Contrasting evolutionary histories of MHC class I and II genes in grouse were also revealed by their contrasting phylogenies. We found that class I alleles clustered strongly by genus, whereas Centrocerucus and Tympanuchus class II alleles did not form monophyletic clades. There are two non-exclusive mechanisms that may account for these differences. First, we found a strong signal of gene conversion between private Centrocercus and Tympanuchus class II alleles and the signature of inter-generic conversion events was less frequent for class I alleles. As increased recombination decreases phylogenetic signal, Centrocercus and Tympanuchus class II alleles generated by ancestral gene conversion were more likely to cluster together rather than by genus. Secondly, this pattern could be enhanced by the higher intensity of balancing selection acting on class II genes. Under strong balancing selection, MHC alleles are preserved and can persist beyond speciation events (Klein et al., 1993). Such trans-species polymorphism seems to be a general feature of MHC evolution and has been demonstrated in many vertebrate systems (Ottová et al., 2005; Cutrera and Lacey, 2007; Kamath and Getz, 2011), although less often in birds (Hess and Edwards, 2002).
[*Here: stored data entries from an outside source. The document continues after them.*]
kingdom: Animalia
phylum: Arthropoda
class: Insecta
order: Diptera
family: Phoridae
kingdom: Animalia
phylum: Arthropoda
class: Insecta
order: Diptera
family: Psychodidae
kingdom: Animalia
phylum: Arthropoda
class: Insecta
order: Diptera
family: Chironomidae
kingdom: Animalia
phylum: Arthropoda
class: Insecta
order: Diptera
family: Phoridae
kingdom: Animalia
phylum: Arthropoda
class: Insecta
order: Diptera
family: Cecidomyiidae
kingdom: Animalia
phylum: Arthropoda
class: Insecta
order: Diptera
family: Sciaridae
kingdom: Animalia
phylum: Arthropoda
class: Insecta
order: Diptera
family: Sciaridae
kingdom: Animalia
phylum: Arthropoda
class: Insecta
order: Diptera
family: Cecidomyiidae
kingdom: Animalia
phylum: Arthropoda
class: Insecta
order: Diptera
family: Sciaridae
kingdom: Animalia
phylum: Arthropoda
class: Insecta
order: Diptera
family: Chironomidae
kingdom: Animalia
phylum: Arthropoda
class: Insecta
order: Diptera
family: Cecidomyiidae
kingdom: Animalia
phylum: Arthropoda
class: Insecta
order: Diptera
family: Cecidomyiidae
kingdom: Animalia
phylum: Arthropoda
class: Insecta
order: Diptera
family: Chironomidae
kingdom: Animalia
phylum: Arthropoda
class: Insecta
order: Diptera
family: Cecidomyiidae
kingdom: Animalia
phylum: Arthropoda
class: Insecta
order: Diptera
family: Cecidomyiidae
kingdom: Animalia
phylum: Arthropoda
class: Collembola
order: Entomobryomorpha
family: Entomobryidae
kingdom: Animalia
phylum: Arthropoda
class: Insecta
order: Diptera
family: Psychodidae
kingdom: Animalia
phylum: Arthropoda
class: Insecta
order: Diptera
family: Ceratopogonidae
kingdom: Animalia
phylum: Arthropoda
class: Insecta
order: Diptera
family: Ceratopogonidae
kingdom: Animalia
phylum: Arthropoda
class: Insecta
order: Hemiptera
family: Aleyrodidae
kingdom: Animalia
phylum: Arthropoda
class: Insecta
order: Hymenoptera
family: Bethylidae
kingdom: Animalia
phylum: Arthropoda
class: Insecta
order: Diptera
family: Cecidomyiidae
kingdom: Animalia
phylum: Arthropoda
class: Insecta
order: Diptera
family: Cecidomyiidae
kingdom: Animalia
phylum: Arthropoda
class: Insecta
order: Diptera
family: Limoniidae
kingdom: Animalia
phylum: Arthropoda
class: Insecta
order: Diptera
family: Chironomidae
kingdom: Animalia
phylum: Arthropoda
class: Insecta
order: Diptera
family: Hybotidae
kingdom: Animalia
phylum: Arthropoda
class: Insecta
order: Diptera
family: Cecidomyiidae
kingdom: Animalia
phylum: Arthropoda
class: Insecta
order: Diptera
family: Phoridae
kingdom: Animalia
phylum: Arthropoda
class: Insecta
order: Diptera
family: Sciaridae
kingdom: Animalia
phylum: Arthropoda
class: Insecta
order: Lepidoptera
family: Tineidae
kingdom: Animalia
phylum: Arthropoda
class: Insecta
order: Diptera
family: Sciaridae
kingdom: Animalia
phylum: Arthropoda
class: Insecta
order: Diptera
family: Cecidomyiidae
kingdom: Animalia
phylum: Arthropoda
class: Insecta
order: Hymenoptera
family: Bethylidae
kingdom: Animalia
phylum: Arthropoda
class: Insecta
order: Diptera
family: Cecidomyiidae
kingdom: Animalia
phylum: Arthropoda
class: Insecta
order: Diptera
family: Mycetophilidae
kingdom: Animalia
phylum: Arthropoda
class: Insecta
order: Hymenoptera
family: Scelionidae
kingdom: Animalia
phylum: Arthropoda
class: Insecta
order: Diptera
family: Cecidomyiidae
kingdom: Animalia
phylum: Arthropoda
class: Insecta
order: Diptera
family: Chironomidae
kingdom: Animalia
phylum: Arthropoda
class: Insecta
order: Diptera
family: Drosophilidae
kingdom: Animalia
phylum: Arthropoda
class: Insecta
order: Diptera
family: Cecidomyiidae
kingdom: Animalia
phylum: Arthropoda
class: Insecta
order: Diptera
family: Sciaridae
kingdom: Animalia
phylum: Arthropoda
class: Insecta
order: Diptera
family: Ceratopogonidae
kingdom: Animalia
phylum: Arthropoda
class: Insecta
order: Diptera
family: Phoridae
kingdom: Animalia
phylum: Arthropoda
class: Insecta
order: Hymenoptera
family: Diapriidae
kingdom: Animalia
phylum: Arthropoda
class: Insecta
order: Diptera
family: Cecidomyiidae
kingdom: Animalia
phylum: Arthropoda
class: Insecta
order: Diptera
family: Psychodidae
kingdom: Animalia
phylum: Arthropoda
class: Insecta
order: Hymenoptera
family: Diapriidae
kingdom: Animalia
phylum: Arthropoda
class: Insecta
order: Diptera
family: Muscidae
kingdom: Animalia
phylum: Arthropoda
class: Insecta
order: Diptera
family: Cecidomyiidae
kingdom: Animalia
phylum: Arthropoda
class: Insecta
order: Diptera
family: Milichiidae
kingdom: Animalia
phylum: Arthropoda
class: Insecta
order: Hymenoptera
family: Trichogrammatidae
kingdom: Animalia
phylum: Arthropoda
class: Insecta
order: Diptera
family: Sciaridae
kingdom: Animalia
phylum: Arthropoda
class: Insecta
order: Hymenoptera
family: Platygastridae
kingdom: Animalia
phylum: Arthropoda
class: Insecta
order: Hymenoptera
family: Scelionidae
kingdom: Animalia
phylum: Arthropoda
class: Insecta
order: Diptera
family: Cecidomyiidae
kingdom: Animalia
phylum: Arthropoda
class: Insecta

It has to be kept in mind that sharing of identical MHC allelic variants between species may also imply recent speciation events or interspecific hybridisation (Nadachowska-Brzyska et al., 2012). Sharing of MHC alleles between species from the same genus has been found in several recently diverged taxonomic groups, such as Xenopus frogs (Bos and Waldman, 2006), Spheniscus penguins (Bollmer et al., 2007; Kikkawa et al., 2009), equids (Kamath and Getz, 2011) and primates (Doxiadis et al., 2006). The divergence between all three Tympanuchus species likely occurred within the last 0.5–2 million years, and in areas of geographic overlap, hybridisation has been observed between T. cupido and two other Tympanuchus grouse (Galla and Johnson, 2015). Centrocercus minimus is a recently described species and probably at an intermediate stage of speciation from C. urophasianus, driven mostly by reproductive isolation (Young et al., 2000; Oyler-McCance et al., 2010). Thus, recent divergence seems to be a reasonable explanation for the trans-species allele sharing within both grouse genera. On the other hand, we also recorded identical class I and class II allelic variants shared between Centrocercus and Tympanuchus. MHC allele sharing across genera has been observed rarely and is usually attributed to trans-species polymorphism resulting from retention of ancestral allelic variants (Go et al., 2002; Meyer-Lucht et al., 2008).

In conclusion, this is one of the first studies clearly demonstrating contrasting roles of selection and gene conversion in the evolution of MHC class I and class II in wild birds. Our results suggest that macroevolutionary mechanisms can act differently on genes involved in the immune response against intracellular and extracellular pathogens, but more data are needed to generalize this conclusion. Thus, we encourage comparative research on evolutionary histories of MHC class I and class II in other vertebrate systems, as well as studies comparing the evolution of MHC and other immune genes involved in pathogen recognition.

Data archiving

DNA sequences for the newly described MHC alleles will be deposited in GenBank (Accession nos: KU342536-KU342564). DNA sequences for the previously identified alleles are available in GenBank for MHC class I (Accession nos.: JX237361, JX237363–JX237364, JX237366, JX237368–JX237369. KF466475–KF466476, KF466478–KF466479 and KR779965-KR779979) and MHC class II (Accession nos.: FJ232512–FJ232514, FJ232516–FJ232518, GQ176848–GQ176851, HM011573–HM011577, HM011580 and KR779980-KR779993). MHC class I and class II genotypes used in the analyses are in Dryad: doi: 10.5061/dryad.35jt8.